[Study material Boundary: Start]

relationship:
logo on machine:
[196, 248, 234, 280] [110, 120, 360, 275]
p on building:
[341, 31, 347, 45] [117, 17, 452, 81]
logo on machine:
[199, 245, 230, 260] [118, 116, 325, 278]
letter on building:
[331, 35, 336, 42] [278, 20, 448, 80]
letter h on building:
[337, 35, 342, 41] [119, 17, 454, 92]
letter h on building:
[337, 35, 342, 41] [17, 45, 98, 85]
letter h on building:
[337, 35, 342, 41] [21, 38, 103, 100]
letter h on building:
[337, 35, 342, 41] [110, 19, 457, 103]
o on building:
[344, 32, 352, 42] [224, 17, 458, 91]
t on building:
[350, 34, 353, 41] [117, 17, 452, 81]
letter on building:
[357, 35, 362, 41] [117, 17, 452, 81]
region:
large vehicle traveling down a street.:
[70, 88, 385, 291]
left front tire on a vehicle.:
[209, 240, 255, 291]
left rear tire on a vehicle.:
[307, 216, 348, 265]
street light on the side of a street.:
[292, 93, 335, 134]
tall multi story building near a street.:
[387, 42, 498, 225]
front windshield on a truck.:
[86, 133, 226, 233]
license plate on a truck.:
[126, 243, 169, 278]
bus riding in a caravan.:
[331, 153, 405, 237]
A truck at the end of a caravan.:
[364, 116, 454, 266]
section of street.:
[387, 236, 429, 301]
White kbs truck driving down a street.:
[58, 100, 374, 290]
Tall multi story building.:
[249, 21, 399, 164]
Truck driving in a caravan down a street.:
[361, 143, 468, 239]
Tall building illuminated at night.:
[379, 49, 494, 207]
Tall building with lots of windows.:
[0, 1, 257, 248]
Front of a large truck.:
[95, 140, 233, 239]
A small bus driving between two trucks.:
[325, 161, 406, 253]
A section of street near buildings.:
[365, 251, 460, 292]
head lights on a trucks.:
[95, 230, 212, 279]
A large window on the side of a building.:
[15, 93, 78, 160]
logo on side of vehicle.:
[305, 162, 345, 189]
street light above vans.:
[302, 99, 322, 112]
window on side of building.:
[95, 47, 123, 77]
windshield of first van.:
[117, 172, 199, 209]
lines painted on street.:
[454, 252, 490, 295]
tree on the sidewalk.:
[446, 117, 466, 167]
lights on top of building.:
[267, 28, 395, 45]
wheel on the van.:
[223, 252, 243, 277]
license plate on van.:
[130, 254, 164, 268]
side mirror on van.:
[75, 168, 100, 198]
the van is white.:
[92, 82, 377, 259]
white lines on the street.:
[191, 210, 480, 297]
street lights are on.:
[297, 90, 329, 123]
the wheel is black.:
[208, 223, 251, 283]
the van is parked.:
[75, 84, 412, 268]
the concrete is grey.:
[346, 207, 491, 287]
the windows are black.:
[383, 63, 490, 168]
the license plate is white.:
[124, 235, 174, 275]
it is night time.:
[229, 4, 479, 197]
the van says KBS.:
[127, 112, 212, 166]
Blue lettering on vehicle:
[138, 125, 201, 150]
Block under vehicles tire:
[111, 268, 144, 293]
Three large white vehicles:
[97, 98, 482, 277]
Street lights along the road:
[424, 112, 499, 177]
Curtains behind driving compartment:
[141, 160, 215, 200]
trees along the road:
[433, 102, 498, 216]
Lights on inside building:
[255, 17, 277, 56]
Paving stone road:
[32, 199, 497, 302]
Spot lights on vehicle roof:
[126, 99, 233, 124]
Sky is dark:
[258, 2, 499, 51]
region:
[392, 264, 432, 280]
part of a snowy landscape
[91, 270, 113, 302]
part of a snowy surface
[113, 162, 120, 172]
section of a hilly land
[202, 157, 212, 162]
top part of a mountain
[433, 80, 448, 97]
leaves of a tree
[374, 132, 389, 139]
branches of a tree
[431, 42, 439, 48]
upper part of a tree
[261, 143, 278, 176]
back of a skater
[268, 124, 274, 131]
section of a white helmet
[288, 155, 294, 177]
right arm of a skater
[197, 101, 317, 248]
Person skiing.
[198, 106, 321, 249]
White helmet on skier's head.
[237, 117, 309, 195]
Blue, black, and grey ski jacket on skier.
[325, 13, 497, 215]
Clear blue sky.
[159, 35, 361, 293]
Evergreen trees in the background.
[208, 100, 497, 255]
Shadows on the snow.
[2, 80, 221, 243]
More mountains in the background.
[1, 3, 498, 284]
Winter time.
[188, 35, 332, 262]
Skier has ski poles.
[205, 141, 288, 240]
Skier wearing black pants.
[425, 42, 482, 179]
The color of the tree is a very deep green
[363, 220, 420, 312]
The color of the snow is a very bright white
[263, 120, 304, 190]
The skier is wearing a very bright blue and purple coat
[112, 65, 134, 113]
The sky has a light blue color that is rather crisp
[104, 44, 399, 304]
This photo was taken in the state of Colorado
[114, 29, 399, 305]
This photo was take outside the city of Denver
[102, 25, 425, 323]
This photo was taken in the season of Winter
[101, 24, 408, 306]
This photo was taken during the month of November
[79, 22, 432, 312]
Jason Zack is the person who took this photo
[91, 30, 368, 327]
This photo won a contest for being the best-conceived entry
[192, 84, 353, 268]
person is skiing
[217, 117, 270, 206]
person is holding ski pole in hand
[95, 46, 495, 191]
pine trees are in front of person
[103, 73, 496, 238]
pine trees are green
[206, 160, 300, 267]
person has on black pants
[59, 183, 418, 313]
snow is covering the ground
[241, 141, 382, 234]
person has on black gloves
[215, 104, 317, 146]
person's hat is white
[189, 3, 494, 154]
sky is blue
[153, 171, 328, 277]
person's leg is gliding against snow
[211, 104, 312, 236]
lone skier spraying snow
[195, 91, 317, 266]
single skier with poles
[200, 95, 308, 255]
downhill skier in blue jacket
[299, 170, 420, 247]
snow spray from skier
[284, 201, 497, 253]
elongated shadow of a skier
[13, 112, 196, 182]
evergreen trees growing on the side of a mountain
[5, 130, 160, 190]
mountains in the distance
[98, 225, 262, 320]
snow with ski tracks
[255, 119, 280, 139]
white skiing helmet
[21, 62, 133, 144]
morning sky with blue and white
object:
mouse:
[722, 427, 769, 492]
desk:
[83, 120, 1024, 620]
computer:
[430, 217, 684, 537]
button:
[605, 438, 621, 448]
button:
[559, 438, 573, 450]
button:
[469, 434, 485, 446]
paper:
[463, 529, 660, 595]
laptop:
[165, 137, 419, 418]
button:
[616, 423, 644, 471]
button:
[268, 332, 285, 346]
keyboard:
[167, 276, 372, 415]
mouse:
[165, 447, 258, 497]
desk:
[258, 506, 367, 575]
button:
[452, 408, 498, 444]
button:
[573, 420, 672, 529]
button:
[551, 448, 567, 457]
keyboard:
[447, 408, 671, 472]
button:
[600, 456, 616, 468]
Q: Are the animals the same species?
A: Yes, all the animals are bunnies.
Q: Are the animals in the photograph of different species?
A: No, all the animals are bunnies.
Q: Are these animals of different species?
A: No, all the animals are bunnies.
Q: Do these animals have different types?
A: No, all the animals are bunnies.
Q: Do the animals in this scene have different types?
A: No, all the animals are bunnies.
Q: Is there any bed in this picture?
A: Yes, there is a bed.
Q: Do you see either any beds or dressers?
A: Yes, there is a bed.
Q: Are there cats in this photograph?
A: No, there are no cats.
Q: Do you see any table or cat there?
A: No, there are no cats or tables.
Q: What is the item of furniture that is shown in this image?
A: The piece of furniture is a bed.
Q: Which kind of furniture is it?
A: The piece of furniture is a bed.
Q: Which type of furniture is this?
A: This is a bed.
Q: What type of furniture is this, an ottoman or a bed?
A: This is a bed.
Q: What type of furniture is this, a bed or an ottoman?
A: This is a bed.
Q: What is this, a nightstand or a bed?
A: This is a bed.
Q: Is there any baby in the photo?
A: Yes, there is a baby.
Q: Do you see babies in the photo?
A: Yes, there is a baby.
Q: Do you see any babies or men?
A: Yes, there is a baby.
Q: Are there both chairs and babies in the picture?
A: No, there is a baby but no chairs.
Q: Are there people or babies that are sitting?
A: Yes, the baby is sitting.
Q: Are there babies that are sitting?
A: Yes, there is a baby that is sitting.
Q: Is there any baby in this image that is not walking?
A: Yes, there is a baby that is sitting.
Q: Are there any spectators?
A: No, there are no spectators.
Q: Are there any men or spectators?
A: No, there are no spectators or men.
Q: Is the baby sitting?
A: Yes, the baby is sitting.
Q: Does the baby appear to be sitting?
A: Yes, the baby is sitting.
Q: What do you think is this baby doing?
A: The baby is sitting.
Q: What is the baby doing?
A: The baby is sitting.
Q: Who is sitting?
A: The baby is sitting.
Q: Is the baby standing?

[Study material Boundary: End]

Return the material word for word, starting at the line that contains "Q: Is there any baby in the photo?" and ending with the last line of the material.

Q: Is there any baby in the photo?
A: Yes, there is a baby.
Q: Do you see babies in the photo?
A: Yes, there is a baby.
Q: Do you see any babies or men?
A: Yes, there is a baby.
Q: Are there both chairs and babies in the picture?
A: No, there is a baby but no chairs.
Q: Are there people or babies that are sitting?
A: Yes, the baby is sitting.
Q: Are there babies that are sitting?
A: Yes, there is a baby that is sitting.
Q: Is there any baby in this image that is not walking?
A: Yes, there is a baby that is sitting.
Q: Are there any spectators?
A: No, there are no spectators.
Q: Are there any men or spectators?
A: No, there are no spectators or men.
Q: Is the baby sitting?
A: Yes, the baby is sitting.
Q: Does the baby appear to be sitting?
A: Yes, the baby is sitting.
Q: What do you think is this baby doing?
A: The baby is sitting.
Q: What is the baby doing?
A: The baby is sitting.
Q: Who is sitting?
A: The baby is sitting.
Q: Is the baby standing?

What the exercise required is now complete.